De braço dado, muito naturalmente, como se fossem duas amigas, Helen e Polly vieram, através do jardim, até o terraço onde estávamos. “Há por aqui glicínias, ao certo”, comentou Helen, “e em grande quantidade – estou reconhecendo o perfume.”

A dicção de Helen não era inteiramente normal. Falava de forma hesitante, como alguém que tivesse tido um derrame, e suas consoantes eram prolongadas e laboriosamente pronunciadas. Voltou-se para mim, olhando-me diretamente, pois tinha percebido onde eu estava sentada. “Você sabe, estamos a caminho de Florença para ver o David de Michelangelo. Estou tão emocionada. Sempre quis ir vê-lo.”

Intrigada, olhei para Miss Polly Thomson, que concordou com a cabeça. “É verdade”, disse. “O governo italiano mandou construir um andaime em volta da estátua para que Helen possa subir e toca-la. Isso é o que ela considera ‘ver’. Em Nova York, vamos freqüentemente ao teatro, e eu digo-lhe o que está se passando no palco e descrevo os atores. Às vezes vamos aos bastidores, para que ela possa ‘ver’ os cenários e os artistas. Depois volta para casa, sentindo que realmente assistiu à peça.”

O almoço ia ser servido no terraço. Helen foi conduzida à sua cadeira, e observei que ela “via” seu lugar na mesa. Rápidas como relâmpagos, suas mãos se moveram sobre os objetos que estavam sobre a mesa ( prato, copo, talheres ), decorando seus respectivos lugares. Durante a refeição, ela nunca tateou; pegou em tudo com naturalidade e firmeza como nós fazíamos.

Depois do almoço, ficamos à sombra no terraço, rodeados dos cachos pendentes de glicínias, como se fosse uma espessa cortina cor de malva, enquanto o sol brilhava no mar lá embaixo. Helen sentou-se da maneira habitual, com a cabeça ligeiramente erguida, como se estivesse ouvindo algo – os olhos azuis e cegos muito abertos. Seus rosto, apesar de ser o de uma senhora idosa, tinha algo de inocência de uma menina de escola. Qualquer que fosse o sofrimento que a tivesse atormentado (e que ainda a estivesse atormentando), seu rosto não demonstrava vestígios. Era um rosto isolado, um rosto de santa.

Por intermédio de sua amiga, perguntei-lhe que mais lhe agradaria ver na Europa. Descreveu em pormenor sua viagem – todos os lugares que iria visitar, todas as pessoas que iria encontrar. Inacreditavelmente, ela falava francês bastante bem, e conseguia fazer-se entender em alemão e italiano.

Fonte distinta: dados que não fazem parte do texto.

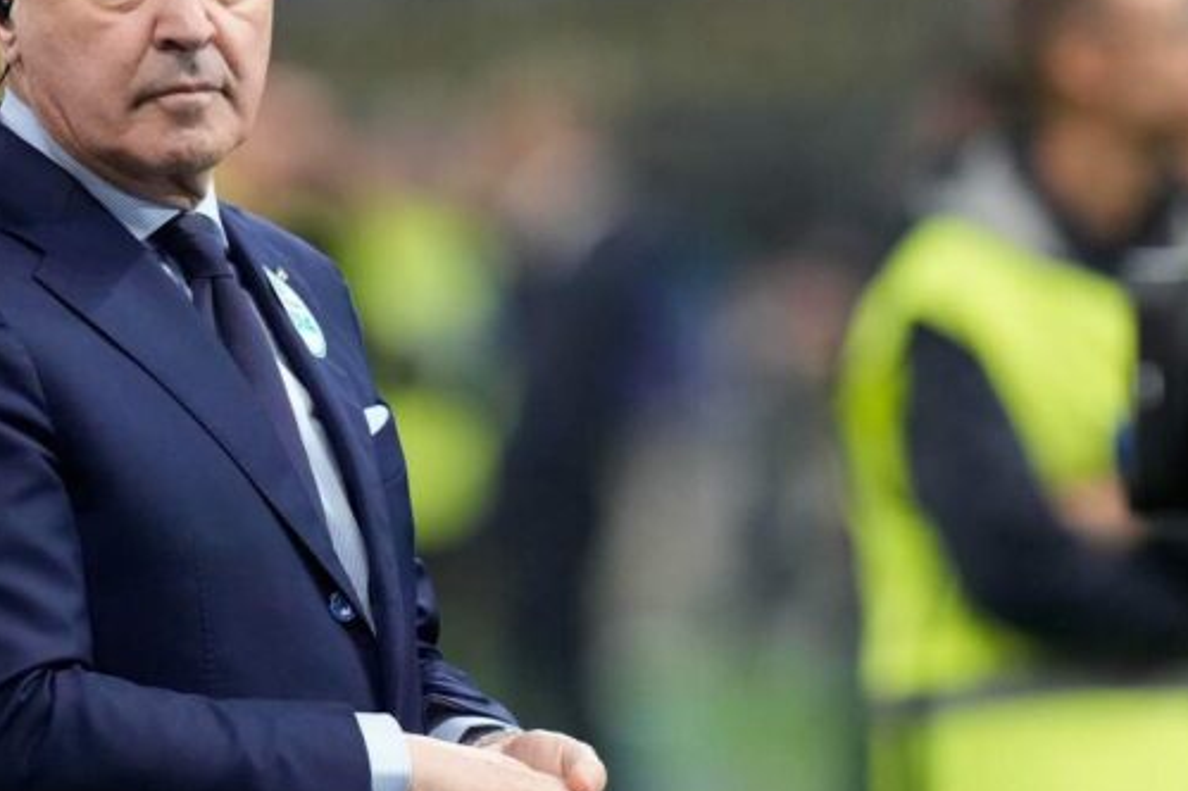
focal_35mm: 924
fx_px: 30471
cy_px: 345
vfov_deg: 1.5
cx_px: 329
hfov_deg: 2.2
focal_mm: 400
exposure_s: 1/1600
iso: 4000
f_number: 3.5
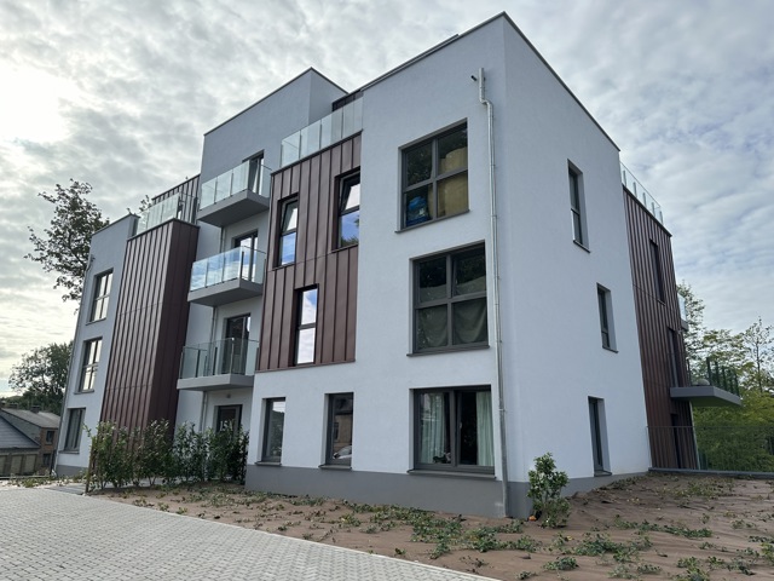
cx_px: 387
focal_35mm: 24
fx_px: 537
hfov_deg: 71.6
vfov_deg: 56.8
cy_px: 290
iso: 80
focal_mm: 6.86
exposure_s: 1/3356
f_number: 1.78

“Ainda há tanta coisa que eu gostaria de ver, e tanto por aprender”, disse, “mas a morte já está batendo à minha porta. Não que isso me preocupe – pelo contrário.”

“Acredita na vida depois da morte?”, indaguei.

“Acredito firmemente”, respondeu com ênfase. “É como passar de um quarto para outro.”

Ficamos sentadas em silêncio durante um momento. Depois, vagarosamente e muito distintamente, ela continuou: “Mas para mim, sabe, há uma diferença. É que nesse outro... quarto... eu poderei ver.”

Helen Adams Keller faleceu no ano de 1968, com 88 anos de idade.